I've got a strange problem, and have seem similar posts here in the forum, but not quite the same...so I thought I'd post to see what y'all think.

Last Friday, I had to down one of the nodes in the cluster (2 node cluster). The 2nd node (I'll call server2) picked up the master ip, as was expected. When I brought the 1st node (server1) back up, it was no longer able to join the cluster. It simply hangs on "Joining....". When I look at the log file, it says "Join retry, some other node acquired the cluster lock".

In trying to troubleshoot this, I brought down server2, and rebooted both servers. I let the server1 acquire the Master, and server2 joined without any issues. I then had server1 leave the cluster, and server2 then became the master. When trying to re-join the cluster with server1, it would again hang. So basically, if server1 is the Master, both servers can join. But if server2 is the Master, server1 is unable to join.

I have verified that there are no communication problems between the two servers.
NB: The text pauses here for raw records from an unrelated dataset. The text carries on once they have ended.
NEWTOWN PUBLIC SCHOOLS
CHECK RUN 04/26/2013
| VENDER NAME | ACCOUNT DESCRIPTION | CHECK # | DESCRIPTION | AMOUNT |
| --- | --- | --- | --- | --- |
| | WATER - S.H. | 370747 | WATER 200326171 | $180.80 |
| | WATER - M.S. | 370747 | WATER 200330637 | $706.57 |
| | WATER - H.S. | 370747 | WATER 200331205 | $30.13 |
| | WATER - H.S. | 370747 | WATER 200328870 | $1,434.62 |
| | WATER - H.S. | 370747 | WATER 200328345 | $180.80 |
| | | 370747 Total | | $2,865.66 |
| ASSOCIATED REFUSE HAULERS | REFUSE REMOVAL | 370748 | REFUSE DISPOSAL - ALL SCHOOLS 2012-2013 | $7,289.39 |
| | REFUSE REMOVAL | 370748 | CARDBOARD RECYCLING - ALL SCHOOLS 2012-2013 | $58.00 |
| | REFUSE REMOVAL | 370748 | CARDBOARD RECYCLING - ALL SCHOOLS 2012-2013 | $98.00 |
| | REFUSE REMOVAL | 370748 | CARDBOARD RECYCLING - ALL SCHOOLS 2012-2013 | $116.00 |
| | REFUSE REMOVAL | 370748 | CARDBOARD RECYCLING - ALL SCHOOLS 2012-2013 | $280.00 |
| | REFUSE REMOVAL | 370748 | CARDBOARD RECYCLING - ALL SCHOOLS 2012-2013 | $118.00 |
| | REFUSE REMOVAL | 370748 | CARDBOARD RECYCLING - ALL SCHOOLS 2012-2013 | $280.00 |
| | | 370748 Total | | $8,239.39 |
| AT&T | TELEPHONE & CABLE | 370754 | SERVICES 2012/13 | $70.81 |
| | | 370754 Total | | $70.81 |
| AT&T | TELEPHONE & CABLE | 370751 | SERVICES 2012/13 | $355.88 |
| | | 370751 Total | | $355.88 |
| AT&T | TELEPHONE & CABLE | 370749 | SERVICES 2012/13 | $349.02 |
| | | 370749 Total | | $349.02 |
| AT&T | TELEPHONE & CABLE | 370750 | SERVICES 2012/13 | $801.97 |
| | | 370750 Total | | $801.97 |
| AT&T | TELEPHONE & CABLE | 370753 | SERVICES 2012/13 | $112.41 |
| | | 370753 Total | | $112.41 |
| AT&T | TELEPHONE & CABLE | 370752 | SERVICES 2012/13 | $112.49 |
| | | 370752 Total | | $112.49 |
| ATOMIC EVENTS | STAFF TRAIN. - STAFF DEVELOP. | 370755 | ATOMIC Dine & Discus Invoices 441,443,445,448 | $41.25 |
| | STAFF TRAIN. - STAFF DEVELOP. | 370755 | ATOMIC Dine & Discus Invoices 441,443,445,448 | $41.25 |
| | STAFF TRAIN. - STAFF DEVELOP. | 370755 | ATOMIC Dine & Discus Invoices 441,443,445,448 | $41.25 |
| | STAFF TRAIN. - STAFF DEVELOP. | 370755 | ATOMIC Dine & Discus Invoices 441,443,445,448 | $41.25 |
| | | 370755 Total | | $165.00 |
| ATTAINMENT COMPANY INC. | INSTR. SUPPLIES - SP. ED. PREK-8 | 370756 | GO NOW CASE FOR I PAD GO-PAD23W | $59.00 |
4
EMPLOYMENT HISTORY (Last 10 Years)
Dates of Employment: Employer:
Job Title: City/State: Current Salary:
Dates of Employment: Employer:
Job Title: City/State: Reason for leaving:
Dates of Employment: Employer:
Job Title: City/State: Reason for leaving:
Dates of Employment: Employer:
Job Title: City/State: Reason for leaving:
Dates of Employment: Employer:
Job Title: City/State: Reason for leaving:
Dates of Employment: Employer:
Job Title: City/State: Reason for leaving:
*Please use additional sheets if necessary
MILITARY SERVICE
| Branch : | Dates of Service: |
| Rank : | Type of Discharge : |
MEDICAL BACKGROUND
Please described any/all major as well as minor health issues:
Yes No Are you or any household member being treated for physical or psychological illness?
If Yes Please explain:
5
And that they can both see the sbd partition. My heartbeat settings are on the installation defaults. I have downed both servers completely, and it always comes back to the same thing (above paragraph).
I have also tried reinstalling NCS on both servers (joining an existing node), and it always fails on the "Join Node" section.

I've seen references to some TID's that are supposed to have some solutions, but am unable to find the TID's. I've also seen reference to re-creating the SBD partition, but can't find any good instruction on how to do that without hosing everything. I've read references on changing the panning ID, but also can't find instructions on how to do that.

Can someone please give me some advice. If re-creating the sbd partition is what I should try next, can you explain how to do it? Thank you!